Tested with your sample, enlarged and cleaned up (change S=n in text as it is the same as the condition!), with $est_text_len and $jump_by set at 100 and 20.

This is a sketch. A full implementation needs to negotiate over and under seeking as outlined in comments in code. If text-block sizes don't vary much it can get in front of the needed S-value in two seek-and-reads, and then read with <> or use regex as in the example.

Some comments

  • The "analysis" sketched above need be done carefully. For one, a buffer may contain multiple S-value lines. Also, note that the code keeps reading if an S-value isn't in buffer.

  • Once you are close enough and in front of $s_target read lines by <> to get to it.

  • The read may not get as much as requested so you should really put that in a loop. There are recent posts with that.

  • Change to sysread from read for efficiency. In that case use sysseek, and don't mix with <> (which is buffered).

  • The code above presumes one S-value to find; adjust for more. It absolutely assumes that S-values are sorted.

This is clearly far more complex than reading lines but it does run much faster, with a very large file and only a few S-values to find. If there are many values then this may not help.


The foreach (<$fh>), indicated in the question, would cause the whole file to be read first (to build the list for foreach to go through); use while (<$fh>) instead.


If the file doesn't change (or the same file need be searched many times) you can first process it once to build an index of exact positions of S-values. Thanks to Danny_ds for a comment.
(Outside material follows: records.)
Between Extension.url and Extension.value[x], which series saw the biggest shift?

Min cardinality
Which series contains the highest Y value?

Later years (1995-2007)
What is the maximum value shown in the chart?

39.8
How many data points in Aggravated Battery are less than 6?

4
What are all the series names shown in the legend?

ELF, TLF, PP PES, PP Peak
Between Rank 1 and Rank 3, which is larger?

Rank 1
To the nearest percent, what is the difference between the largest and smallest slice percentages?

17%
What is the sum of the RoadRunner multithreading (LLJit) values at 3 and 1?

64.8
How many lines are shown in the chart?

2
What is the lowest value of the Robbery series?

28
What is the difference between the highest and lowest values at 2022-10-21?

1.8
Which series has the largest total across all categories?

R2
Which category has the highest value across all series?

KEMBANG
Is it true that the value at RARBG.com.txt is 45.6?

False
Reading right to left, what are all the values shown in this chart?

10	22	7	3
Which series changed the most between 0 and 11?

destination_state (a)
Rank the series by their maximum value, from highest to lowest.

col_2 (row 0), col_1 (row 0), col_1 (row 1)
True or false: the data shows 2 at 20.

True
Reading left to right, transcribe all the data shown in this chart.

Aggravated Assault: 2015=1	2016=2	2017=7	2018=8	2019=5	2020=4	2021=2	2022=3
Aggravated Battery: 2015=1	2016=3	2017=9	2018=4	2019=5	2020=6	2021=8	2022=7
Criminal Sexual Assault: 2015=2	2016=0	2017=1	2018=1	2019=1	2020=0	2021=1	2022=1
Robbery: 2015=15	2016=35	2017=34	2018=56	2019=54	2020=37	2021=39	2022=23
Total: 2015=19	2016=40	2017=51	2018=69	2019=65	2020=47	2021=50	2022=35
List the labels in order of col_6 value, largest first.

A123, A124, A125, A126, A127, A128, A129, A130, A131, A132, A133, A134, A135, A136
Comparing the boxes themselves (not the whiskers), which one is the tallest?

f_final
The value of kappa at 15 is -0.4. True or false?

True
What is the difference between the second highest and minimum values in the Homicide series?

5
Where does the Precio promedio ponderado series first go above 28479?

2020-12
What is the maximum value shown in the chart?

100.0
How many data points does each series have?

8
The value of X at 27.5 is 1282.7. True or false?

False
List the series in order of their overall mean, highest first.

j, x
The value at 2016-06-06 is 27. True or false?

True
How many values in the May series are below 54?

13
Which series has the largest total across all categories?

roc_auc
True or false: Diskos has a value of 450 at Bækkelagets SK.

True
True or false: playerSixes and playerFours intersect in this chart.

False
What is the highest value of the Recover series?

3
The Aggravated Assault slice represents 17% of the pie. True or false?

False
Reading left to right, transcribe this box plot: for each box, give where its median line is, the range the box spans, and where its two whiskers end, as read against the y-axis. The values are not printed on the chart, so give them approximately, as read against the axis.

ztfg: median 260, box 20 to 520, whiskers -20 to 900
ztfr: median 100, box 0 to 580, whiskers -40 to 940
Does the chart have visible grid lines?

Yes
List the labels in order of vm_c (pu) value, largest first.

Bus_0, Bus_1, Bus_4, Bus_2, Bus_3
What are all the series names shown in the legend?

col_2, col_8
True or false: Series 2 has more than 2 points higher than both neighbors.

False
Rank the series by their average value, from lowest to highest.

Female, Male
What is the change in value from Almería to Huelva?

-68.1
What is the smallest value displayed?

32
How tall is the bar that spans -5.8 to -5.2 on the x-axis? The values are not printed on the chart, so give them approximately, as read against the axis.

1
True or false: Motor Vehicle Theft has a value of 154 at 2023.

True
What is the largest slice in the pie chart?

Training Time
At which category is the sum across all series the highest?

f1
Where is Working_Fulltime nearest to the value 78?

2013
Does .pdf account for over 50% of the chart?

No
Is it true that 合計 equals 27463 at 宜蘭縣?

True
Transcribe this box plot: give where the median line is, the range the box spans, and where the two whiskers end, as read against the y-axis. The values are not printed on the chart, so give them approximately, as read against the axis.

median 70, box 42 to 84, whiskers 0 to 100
  • +1 - A second example/answer creating and using an index (S-value/filepos) would be great too. (I don't know Perl, so I can't provide the code). The index could be created once and stored on disk for as long as the file doesn't change. And since S is already in order, creating that index would be easy (just keep adding S-value/filepos). Then just binary search the smaller index in memory. – Danny_ds Aug 12 '18 at 21:12
  • @Danny_ds Indeed. I presumed that it's (a small number of queries with) a new file every time. Added a comment. – zdim Aug 12 '18 at 21:42
1

Binary search of a sorted list is an O(log N) operation. Something like this using seek:

open my $fh, '>>+', $big_file;
$target = 123_456_789;

$low = 0;
$high = -s $big_file;

while ($high - $low > 0.01 * -s $big_file) {
    $mid = ($low + $high) / 2;
    seek $fh, $mid, 0;
    while (<$fh>) {
        if (/^S=(\d+)/) {
            if ($1 < $target) { $low = $mid; }
            else              { $high = $mid }
            last;
        }
    }
}

seek $fh, $low, 0;
while (<$fh>) {
    # now you are searching through the 1% of the file that contains
    # your target S
}
0

Sort the numbers in the second file. Now you can proceed thru the huge file in order, processing each S-value as needed.